---- Text block

Life Table

Much of the history of this century—such as the power of totalitarianism and the weakness of liberalism and reform can be summed up by saying that personal existence has been undermined through forgetfulness of the paradox that “he that loveth his life shall lose it.”

The idea that every individual is of ultimate value, and should never be considered merely as a means, arose primarily from a religious ethic of humility and self-sacrifice. The redemption of the person was seen as the strange fruit of his abasement; resurrection must be preceded by crucifixion.

As the progress of industrialism led to the pouring of wealth over the earth, justice certainly was on the side of those who fought class disintegration and maintained that, in some basic sense, each man has an equal claim to the world’s wealth. But in the course of recognizing and enforcing this principle Western individualism has been altered in a way which, in the distraction and unsettlement of present-day societies may seem relatively innocuous but, judged by the original spirit of that individualism, has fundamentally perverted it: the stage of abasement and sacrifice has been canceled. Sanction has been given to each person’s quest for his own immediate earthly fulfillment.

This may seem like a kind of personalism; but its resemblance to the personalism which Western civilization inherited from Christianity is specious. The notion that the self is realized through sacrifice has been largely forgotten; the symbol of the Crucifixion has lost all vital relationship to the established way of life. Treasures on earth have come to be viewed as indispensable to self-fulfillment and not as a lure into the sphere of existence “where moth and rust doth corrupt” and where, consequently, the viability of the person is destroyed.

--------
---- Dataset content

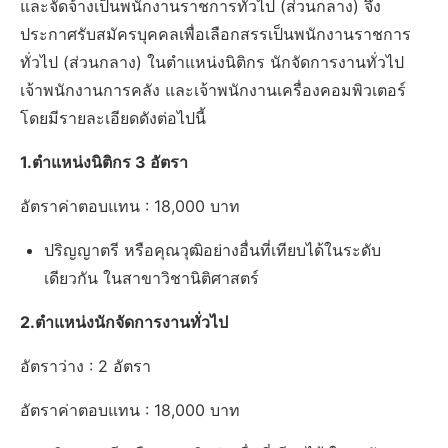
และจัดจ้างเป็นพนักงานราชการทั่วไป (ส่วนกลาง) จึง
ประกาศรับสมัครบุคคลเพื่อเลือกสรรเป็นพนักงานราชการ
ทั่วไป (ส่วนกลาง) ในตําแหน่งนิติกร นักจัดการงานทั่วไป
เจ้าพนักงานการคลัง และเจ้าพนักงานเครื่องคอมพิวเตอร์
โดยมีรายละเอียดดังต่อไปนี้
1.ตําแหน่งนิติกร 3 อัตรา
อัตราค่าตอบแทน : 18,000 บาท
ปริญญาตรี หรือคุณวุฒิอย่างอื่นที่เทียบได้ในระดับ
เดียวกัน ในสาขาวิชานิติศาสตร์
2.ตำแหน่งนักจัดการงานทั่วไป
อัตราว่าง : 2 อัตรา
อัตราค่าตอบแทน : 18,000 บาท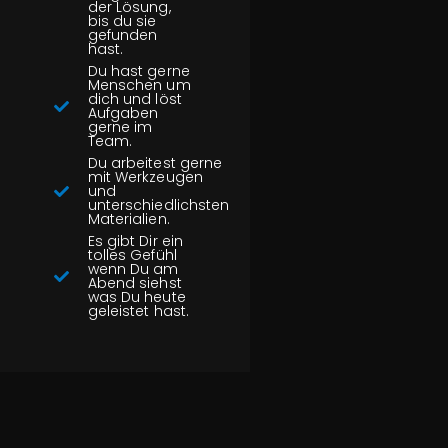
der Lösung,
bis du sie
gefunden
hast.
Du hast gerne
Menschen um
dich und löst
Aufgaben
gerne im
Team.
Du arbeitest gerne
mit Werkzeugen
und
unterschiedlichsten
Materialien.
Es gibt Dir ein
tolles Gefühl
wenn Du am
Abend siehst
was Du heute
geleistet hast.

--------

- _Action item_
Reproduce the passage on individualism and self-sacrifice word for word, from its heading through its final sentence.

- _Output of the exercise_
Life Table

Much of the history of this century—such as the power of totalitarianism and the weakness of liberalism and reform can be summed up by saying that personal existence has been undermined through forgetfulness of the paradox that “he that loveth his life shall lose it.”

The idea that every individual is of ultimate value, and should never be considered merely as a means, arose primarily from a religious ethic of humility and self-sacrifice. The redemption of the person was seen as the strange fruit of his abasement; resurrection must be preceded by crucifixion.

As the progress of industrialism led to the pouring of wealth over the earth, justice certainly was on the side of those who fought class disintegration and maintained that, in some basic sense, each man has an equal claim to the world’s wealth. But in the course of recognizing and enforcing this principle Western individualism has been altered in a way which, in the distraction and unsettlement of present-day societies may seem relatively innocuous but, judged by the original spirit of that individualism, has fundamentally perverted it: the stage of abasement and sacrifice has been canceled. Sanction has been given to each person’s quest for his own immediate earthly fulfillment.

This may seem like a kind of personalism; but its resemblance to the personalism which Western civilization inherited from Christianity is specious. The notion that the self is realized through sacrifice has been largely forgotten; the symbol of the Crucifixion has lost all vital relationship to the established way of life. Treasures on earth have come to be viewed as indispensable to self-fulfillment and not as a lure into the sphere of existence “where moth and rust doth corrupt” and where, consequently, the viability of the person is destroyed.